Es geht auf Mitternacht zu, als plötzlich die Köpfe in die Höhe fahren. Da ist er wieder, dieser unheimliche Radau! Diesmal kommt das Geräusch zweifellos vom Dachboden. Der Geisterbanner steht langsam auf, seine Blicke gleiten langsam über die Runde. Seine Frage, wer ihm assistieren wolle hat zur Folge, daß sich die Blicke schnell wieder senken. Schließlich erweist es sich, daß der Mutigste in der Runde der kleine, bisher wenig beachtete Hütejunge Pittchen ist. Pittchen, mit Kerze und weihwassergetränktem Palmwedel ausgerüstet, Ihm Haanes mit dem geheimnisvollen Buch in der Hand, so schleichen sie die Treppe zum Dachboden hinauf, gefolgt von den ängstlichen Blicken der Hausbewohner. Von oben ist noch immer laut und vernehmlich das gespenstische Treiben zu hören. Das Kerzenlicht wirft unheimlich verzerrte Schatten auf die weißen Wände, die alte Treppe knarrt unter ihren Tritten. Ob das Murmeln des Zaubermeisters aus Zaubersprüchen oder Zähneklappern besteht, läßt sich nicht unterscheiden. Das Ende der Treppe ist erreicht. Der Junge soll vorgehen! Pittchen spricht ein Stoßgebet, dann ein tiefer Atemzug und er steht auf dem Speicherboden. Einen Augenblick lang ist es ganz still, auch das unheimliche Geräusch ist verstummt; das ganze Haus hält den Atem an. In diese beklemmende Stille platzt auf einmal das helle Gelächter des "Zauberlehrlings". Diese unerwarteten Laute klingen so befreiend durch das Haus, daß das Leben plötzlich wieder in alter Form zurückzukehren scheint. Bauer und Bäuerin, Knechte und Mägde poltern stürmisch die Treppe hinauf und betreten mutig den Speicherraum. Dort kniet der Junge auf dem Boden und vor ihm windet sich das Gespenst im Kerzenlicht auf der Erde. - Es ist die alte Hauskatze, deren Kopf in einem irdenen Milchtopf steckt.

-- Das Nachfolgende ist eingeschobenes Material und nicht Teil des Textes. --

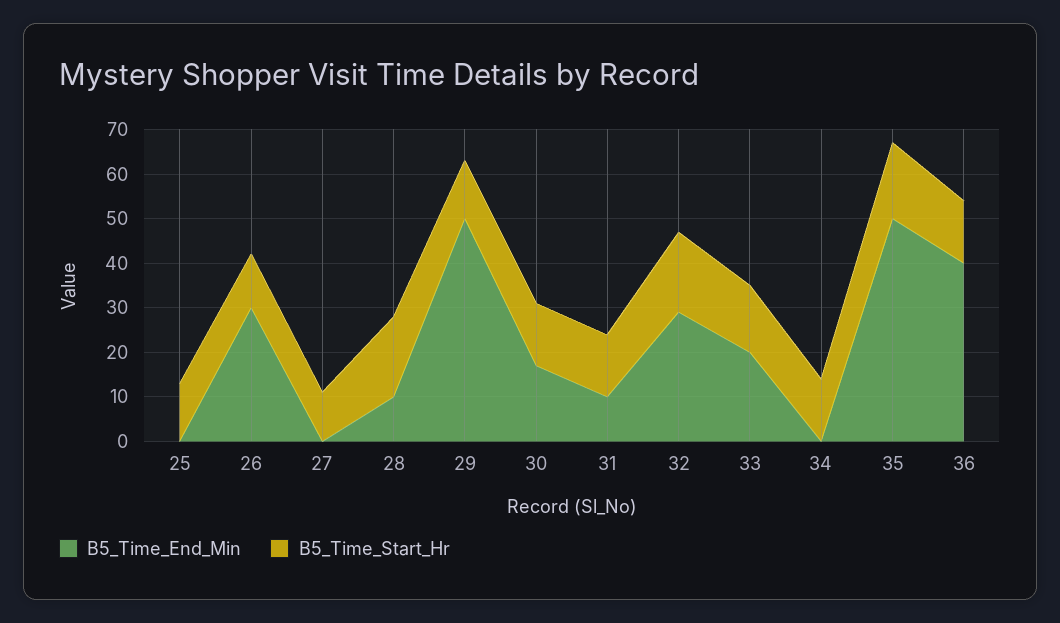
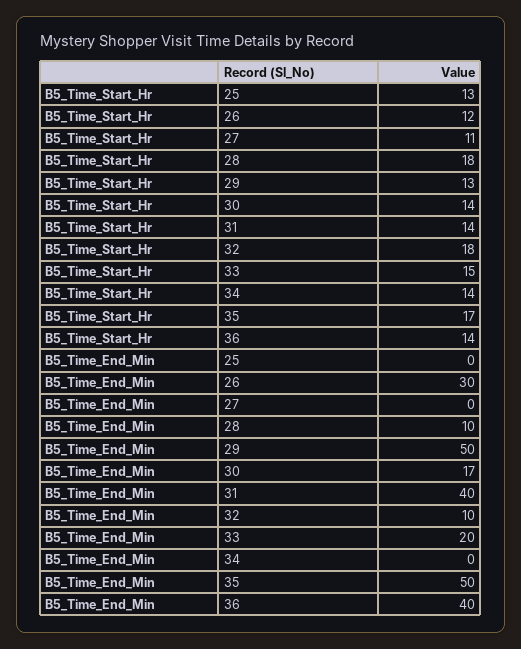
  {
    "B5_Time_End_Min": {
      "25": 0,
      "26": 30,
      "27": 0,
      "28": 10,
      "29": 50,
      "30": 17,
-     "31": 10,
+     "31": 40,
-     "32": 30,
+     "32": 10,
      "33": 20,
      "34": 0,
      "35": 50,
      "36": 40
    },
    "B5_Time_Start_Hr": {
      "25": 13,
      "26": 12,
      "27": 11,
      "28": 18,
      "29": 13,
      "30": 14,
      "31": 14,
      "32": 18,
      "33": 15,
      "34": 14,
      "35": 17,
      "36": 14
    }
  }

Diese Töpfe wurden früher zum Warmhalten der Milch des Abends in die warme Asche des offenen Küchenherdes gestellt. Beim Naschen war Miezi in dem Behälter stecken geblieben.
Als das vielstimmige Gelächter der Hausbewohner verklungen ist, sieht man sich nach dem Geisterbeschwörer um. Der aber ist ohne Honorar verschwunden. Auf der Treppe hat er in der Eile sein Geisterbuch liegen lassen; es entpuppt sich als "Goggine, Lehr- und Andachtsbuch für katholische Christen". Der Hütejunge aber hat in seinen alten Tagen noch oft die Geschichte von dem Gespenst auf dem Dachboden erzählt, und durch ihn ist sie uns überliefert worden.